Growing in New Guinea and the Aru Islands, the species occurs in a wide variety of communities: oak forest, rainforest, swamp forest,
mangrove edges, riparian forest edges, riverine forest, lowland hill forest, tall open forest, forest on low stony hills, and oak-beech
forest; at elevations from sea level to 2750m.

The populations in Cambodia and Vietnam are found in lowland to montane forests, including primary, secondary and beach forest, up to 1050m elevation.

On top of the plateau of Bokor National Park (Kampot Province, Cambodia, at some 1045m.a.s.l., this species grows as a shrub or small tree (2-4m tall) amongst a sclerophyllous stunted forest community on rocky soils.
It is also reported as common in open bogs at between 930 and 1043m.

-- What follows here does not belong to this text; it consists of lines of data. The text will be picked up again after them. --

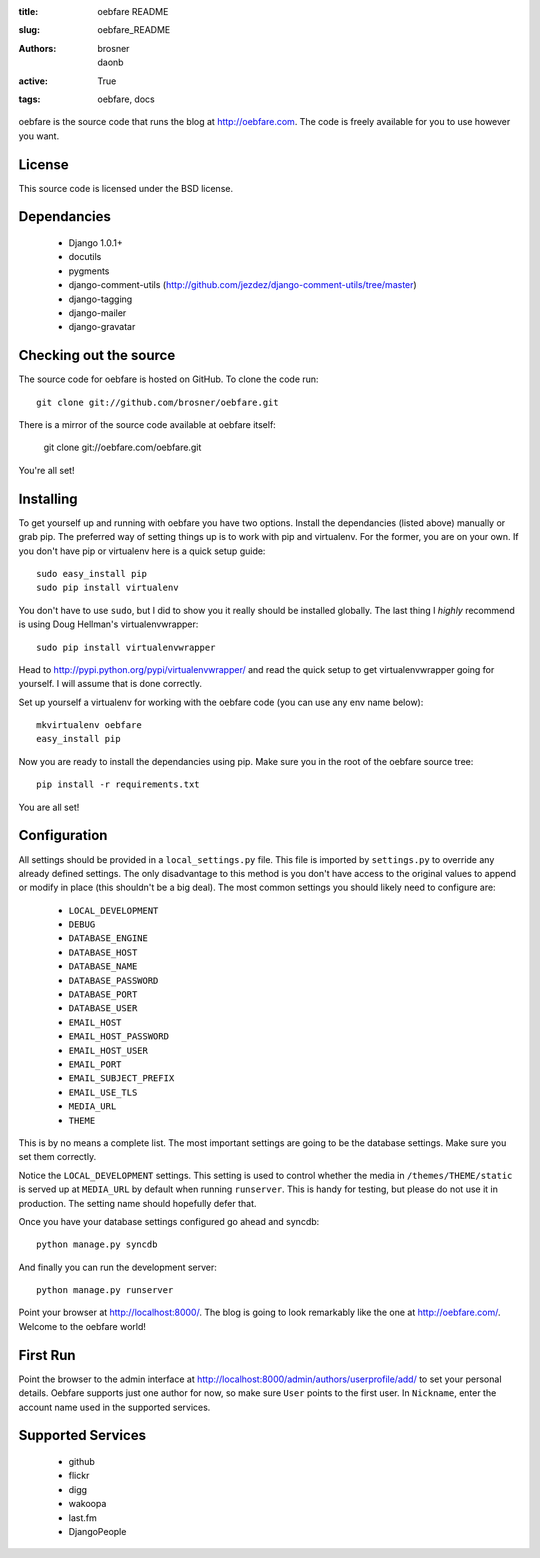 
:title: oebfare README
:slug: oebfare_README
:authors: brosner, daonb
:active: True
:tags: oebfare, docs

oebfare is the source code that runs the blog at http://oebfare.com. The code
is freely available for you to use however you want.

License
-------

This source code is licensed under the BSD license.

Dependancies
------------

 * Django 1.0.1+
 * docutils
 * pygments
 * django-comment-utils (http://github.com/jezdez/django-comment-utils/tree/master)
 * django-tagging
 * django-mailer
 * django-gravatar

Checking out the source
-----------------------

The source code for oebfare is hosted on GitHub. To clone the code run::

    git clone git://github.com/brosner/oebfare.git

There is a mirror of the source code available at oebfare itself:

    git clone git://oebfare.com/oebfare.git

You're all set!

Installing
----------

To get yourself up and running with oebfare you have two options. Install the
dependancies (listed above) manually or grab pip. The preferred way of setting
things up is to work with pip and virtualenv. For the former, you are on your
own. If you don't have pip or virtualenv here is a quick setup guide::

    sudo easy_install pip
    sudo pip install virtualenv

You don't have to use ``sudo``, but I did to show you it really should be
installed globally. The last thing I *highly* recommend is using Doug Hellman's
virtualenvwrapper::

    sudo pip install virtualenvwrapper

Head to http://pypi.python.org/pypi/virtualenvwrapper/ and read the quick
setup to get virtualenvwrapper going for yourself. I will assume that is done
correctly.

Set up yourself a virtualenv for working with the oebfare code (you can use
any env name below)::

    mkvirtualenv oebfare
    easy_install pip

Now you are ready to install the dependancies using pip. Make sure you in the
root of the oebfare source tree::

    pip install -r requirements.txt

You are all set!

Configuration
-------------

All settings should be provided in a ``local_settings.py`` file. This file is
imported by ``settings.py`` to override any already defined settings. The only
disadvantage to this method is you don't have access to the original values
to append or modify in place (this shouldn't be a big deal). The most common
settings you should likely need to configure are:

 * ``LOCAL_DEVELOPMENT``
 * ``DEBUG``
 * ``DATABASE_ENGINE``
 * ``DATABASE_HOST``
 * ``DATABASE_NAME``
 * ``DATABASE_PASSWORD``
 * ``DATABASE_PORT``
 * ``DATABASE_USER``
 * ``EMAIL_HOST``
 * ``EMAIL_HOST_PASSWORD``
 * ``EMAIL_HOST_USER``
 * ``EMAIL_PORT``
 * ``EMAIL_SUBJECT_PREFIX``
 * ``EMAIL_USE_TLS``
 * ``MEDIA_URL``
 * ``THEME``

This is by no means a complete list. The most important settings are going
to be the database settings. Make sure you set them correctly.

Notice the ``LOCAL_DEVELOPMENT`` settings. This setting is used to control
whether the media in ``/themes/THEME/static`` is served up at ``MEDIA_URL`` by default
when running ``runserver``. This is handy for testing, but please do not use it
in production. The setting name should hopefully defer that.

Once you have your database settings configured go ahead and syncdb::

    python manage.py syncdb

And finally you can run the development server::

    python manage.py runserver

Point your browser at http://localhost:8000/. The blog is going to look
remarkably like the one at http://oebfare.com/. Welcome to the oebfare world!

First Run
---------

Point the browser to the admin interface at http://localhost:8000/admin/authors/userprofile/add/ to set your personal details. Oebfare supports just one author for now, so make sure ``User`` points to the first user. In ``Nickname``, enter the account name used in the supported services.

Supported Services
------------------

 * github
 * flickr
 * digg
 * wakoopa
 * last.fm
 * DjangoPeople
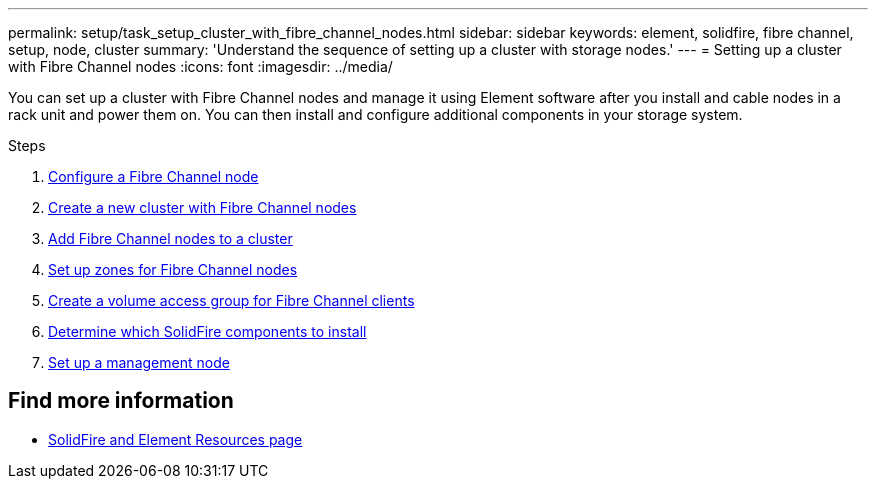 ---
permalink: setup/task_setup_cluster_with_fibre_channel_nodes.html
sidebar: sidebar
keywords: element, solidfire, fibre channel, setup, node, cluster
summary: 'Understand the sequence of setting up a cluster with storage nodes.'
---
= Setting up a cluster with Fibre Channel nodes
:icons: font
:imagesdir: ../media/

[.lead]
You can set up a cluster with Fibre Channel nodes and manage it using Element software after you install and cable nodes in a rack unit and power them on. You can then install and configure additional components in your storage system.

.Steps
. link:../setup/concept_setup_fc_configure_a_fibre_channel_node.html[Configure a Fibre Channel node]
. link:../setup/task_setup_fc_create_a_new_cluster_with_fibre_channel_nodes.html[Create a new cluster with Fibre Channel nodes]
. link:../setup/task_setup_fc_add_fibre_channel_nodes_to_a_cluster.html[Add Fibre Channel nodes to a cluster]
. link:../setup/concept_setup_fc_set_up_zones_for_fibre_channel_nodes.html[Set up zones for Fibre Channel nodes]
. link:../setup/task_setup_create_a_volume_access_group_for_fibre_channel_clients.html[Create a volume access group for Fibre Channel clients]
. link:../setup/task_setup_determine_which_solidfire_components_to_install.html[Determine which SolidFire components to install]
. link:../setup/task_setup_gh_redirect_set_up_a_management_node.html[Set up a management node]


== Find more information
* https://www.netapp.com/data-storage/solidfire/documentation[SolidFire and Element Resources page^]
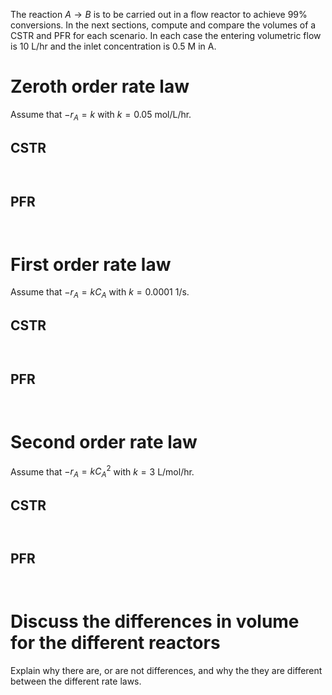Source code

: #+ASSIGNMENT: p-1
#+POINTS: 3
#+DUEDATE: 2017-01-31 23:59:59
#+CATEGORY: homework
#+RUBRIC: default

The reaction $A \rightarrow B$ is to be carried out in a flow reactor to achieve 99% conversions. In the next sections, compute and compare the volumes of a CSTR and PFR for each scenario. In each case the entering volumetric flow is 10 L/hr and the inlet concentration is 0.5 M in A.

* Zeroth order rate law

Assume that $-r_A = k$ with $k = 0.05$ mol/L/hr.

** CSTR
#+BEGIN_SRC ipython :session

#+END_SRC

** PFR
#+BEGIN_SRC ipython :session

#+END_SRC

* First order rate law

Assume that $-r_A = k C_A$ with $k=0.0001$ 1/s.


** CSTR
#+BEGIN_SRC ipython :session

#+END_SRC

** PFR
#+BEGIN_SRC ipython :session

#+END_SRC


* Second order rate law

Assume that $-r_A = k C_A^2$ with $k=3$ L/mol/hr.


** CSTR
#+BEGIN_SRC ipython :session

#+END_SRC

** PFR
#+BEGIN_SRC ipython :session

#+END_SRC

* Discuss the differences in volume for the different reactors
Explain why there are, or are not differences, and why the they are different between the different rate laws.
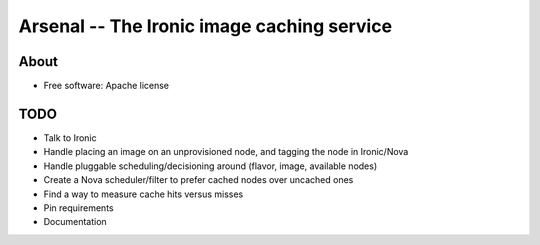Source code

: ===========================================
Arsenal -- The Ironic image caching service
===========================================

.. image:: https://travis-ci.org/rackerlabs/arsenal.svg?branch=master
    :target: https://travis-ci.org/rackerlabs/arsenal

About
--------
* Free software: Apache license

TODO
--------
- Talk to Ironic
- Handle placing an image on an unprovisioned node, and tagging the node in Ironic/Nova
- Handle pluggable scheduling/decisioning around (flavor, image, available nodes)
- Create a Nova scheduler/filter to prefer cached nodes over uncached ones
- Find a way to measure cache hits versus misses
- Pin requirements
- Documentation
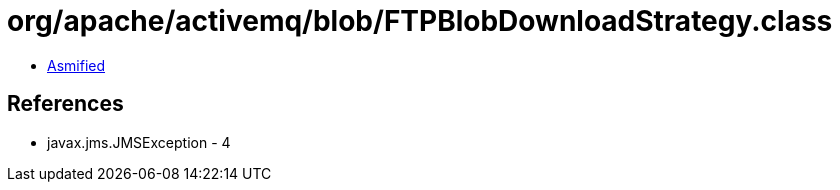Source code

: = org/apache/activemq/blob/FTPBlobDownloadStrategy.class

 - link:FTPBlobDownloadStrategy-asmified.java[Asmified]

== References

 - javax.jms.JMSException - 4
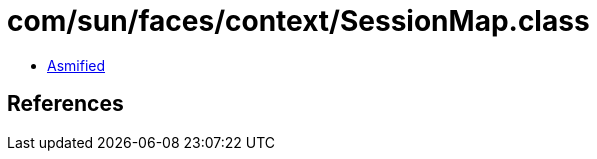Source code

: = com/sun/faces/context/SessionMap.class

 - link:SessionMap-asmified.java[Asmified]

== References

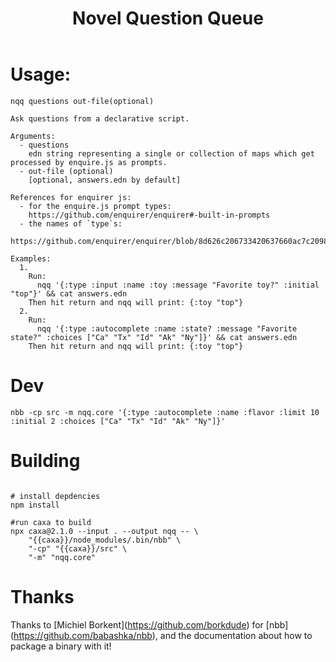 #+TITLE: Novel Question Queue

* Usage:

#+begin_src
nqq questions out-file(optional)

Ask questions from a declarative script.

Arguments:
  - questions
    edn string representing a single or collection of maps which get processed by enquire.js as prompts.
  - out-file (optional)
    [optional, answers.edn by default]

References for enquirer js:
  - for the enquire.js prompt types:
    https://github.com/enquirer/enquirer#-built-in-prompts
  - the names of `type`s:
    https://github.com/enquirer/enquirer/blob/8d626c206733420637660ac7c2098d7de45e8590/lib/prompts/index.js

Examples:
  1.
    Run:
      nqq '{:type :input :name :toy :message "Favorite toy?" :initial "top"}' && cat answers.edn
    Then hit return and nqq will print: {:toy "top"}
  2.
    Run:
      nqq '{:type :autocomplete :name :state? :message "Favorite state?" :choices ["Ca" "Tx" "Id" "Ak" "Ny"]}' && cat answers.edn
    Then hit return and nqq will print: {:toy "top"}
#+end_src

* Dev

#+begin_src shell
nbb -cp src -m nqq.core '{:type :autocomplete :name :flavor :limit 10 :initial 2 :choices ["Ca" "Tx" "Id" "Ak" "Ny"]}'
#+end_src

* Building

#+begin_src shell

# install depdencies
npm install

#run caxa to build
npx caxa@2.1.0 --input . --output nqq -- \
    "{{caxa}}/node_modules/.bin/nbb" \
    "-cp" "{{caxa}}/src" \
    "-m" "nqq.core"
#+end_src

* Thanks

Thanks to [Michiel Borkent](https://github.com/borkdude) for [nbb](https://github.com/babashka/nbb), and the documentation about how to package a binary with it!
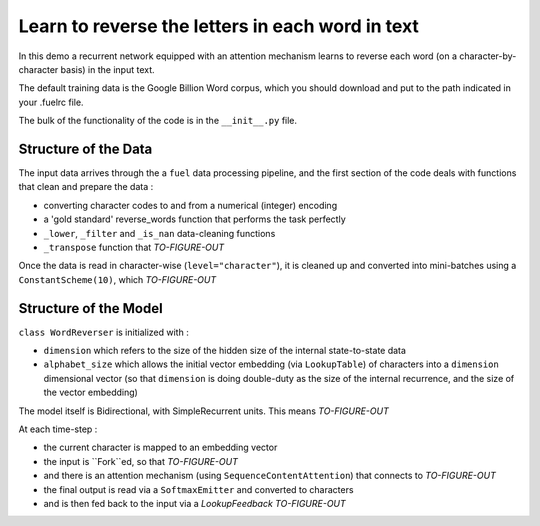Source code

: Learn to reverse the letters in each word in text
============================================================

In this demo a recurrent network equipped with an attention mechanism
learns to reverse each word (on a character-by-character basis) in the input text. 

The default training data is the Google Billion Word corpus, 
which you should download and put to the path indicated in your .fuelrc file.


The bulk of the functionality of the code is in the ``__init__.py`` file.

Structure of the Data
--------------------------

The input data arrives through the a ``fuel`` data processing pipeline,
and the first section of the code deals with functions that clean and prepare the
data :

* converting character codes to and from a numerical (integer) encoding 
* a 'gold standard' reverse_words function that performs the task perfectly
* ``_lower``, ``_filter`` and ``_is_nan`` data-cleaning functions
* ``_transpose`` function that *TO-FIGURE-OUT*

Once the data is read in character-wise (``level="character"``), it
is cleaned up and converted into mini-batches using a ``ConstantScheme(10)``, which 
*TO-FIGURE-OUT*


Structure of the Model
--------------------------

``class WordReverser`` is initialized with :

* ``dimension`` which refers to the size of the hidden size of the internal state-to-state data
* ``alphabet_size`` which allows the initial vector embedding (via ``LookupTable``) of characters into 
  a ``dimension`` dimensional vector (so that ``dimension`` is doing double-duty as the
  size of the internal recurrence, and the size of the vector embedding)

The model itself is Bidirectional, with SimpleRecurrent units.  This means
*TO-FIGURE-OUT*

At each time-step :

* the current character is mapped to an embedding vector
* the input is ``Fork``ed, so that *TO-FIGURE-OUT*
* and there is an attention mechanism (using ``SequenceContentAttention``) that 
  connects to *TO-FIGURE-OUT*
* the final output is read via a ``SoftmaxEmitter`` and converted to characters 
* and is then fed back to the input via a `LookupFeedback` *TO-FIGURE-OUT*

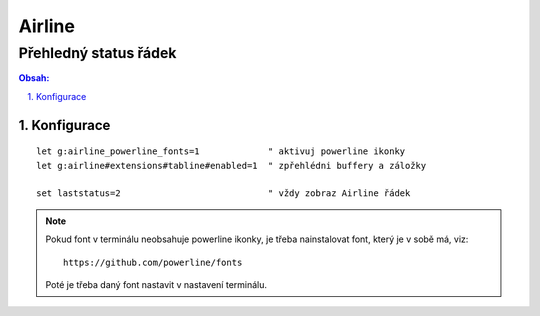 =========
 Airline
=========
------------------------
 Přehledný status řádek
------------------------

.. contents:: Obsah:

.. sectnum::
   :depth: 3
   :suffix: .

Konfigurace
===========

::

   let g:airline_powerline_fonts=1             " aktivuj powerline ikonky
   let g:airline#extensions#tabline#enabled=1  " zpřehlédni buffery a záložky

   set laststatus=2                            " vždy zobraz Airline řádek

.. note::

   Pokud font v terminálu neobsahuje powerline ikonky, je třeba nainstalovat
   font, který je v sobě má, viz::

      https://github.com/powerline/fonts

   Poté je třeba daný font nastavit v nastavení terminálu.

In the Chemunji Hills, Kerala it is common along streams in evergreen forest, while in Ponmudi, Kerala, it is common in exposed rocky areas of evergreen forests.
At both localities associated species are Polyalthia malabarica, Syzygium gardneri, S. lanceolatum, S. munroi, Elaeocarpus serratus var. weibelii, and Aporosa acuminata.

==Conservation==
The "Least Concern" rating by the IUCN (see infobox above) is a result of the species having a large population, a very wide distribution and no current or future major threats have been identified. However the IUCN notes that there is "[c]ontinuing decline in area, extent and/or quality of habitat." However in the Northern Territory, Australia, the plant is listed by the government as "Near Threatened", as the distribution of the tree is limited to Yermalner/Melville Island and Bathurst Island.

==Vernacular names==

- pri:ng ach kânndaôr/prinh ach kanndaor (ach kânndaôr="mouse droppings", alluding to the small fruits), pri:ng ach' romèang/prinh ach romeang (Khmer)
- tram trang (Vietnamese)
- 棒花蒲桃, bang hua pu tao (Standard Chinese)
- harejamun, (Sikkim).
- grey satinash, satinash, trumpet, trumpet satinash, watergum (Australian English, note: grey satinash, satinash and watergum are names also applied to other taxa)

==Uses==
The wood is a useful structural timber, and in Australia is marketed under the name grey satinash. People who live in the Bung Khong Long Non-Hunting Area (Nong Khai Province, Thailand) use the bark for dyeing nets (to enhance their strength) and the fruit as cattle feed.
In Cambodia the fruit are eaten and the wood is good firewood for heating. In the Chittagong region of Myanmar and in Kerala and the Sikkim Himalaya, the fruit are eaten locally.

==History==
The species was described in 1841 by the German physician and botanist Ernst Gottlieb von Steudel (1783-1841), whose main work was on grasses.
He published the description in the second edition of his work Nomenclator botanicus (1840-1).
He was building on others work. Firstly that of Nathaniel Wallich (1786-1854), the Danmark-born botanist who worked in India, who did not quite validly describe the taxa. Before that, William Roxburgh (1751-1815), a Scottish surgeon and botanist who worked in India, had described the basionym taxa, that which this present accepted taxa is based: Eugenia claviflora Roxb. This was described in 1832 in Roxburgh's posthumously published work Flora Indica; or, Descriptions of Indian Plants.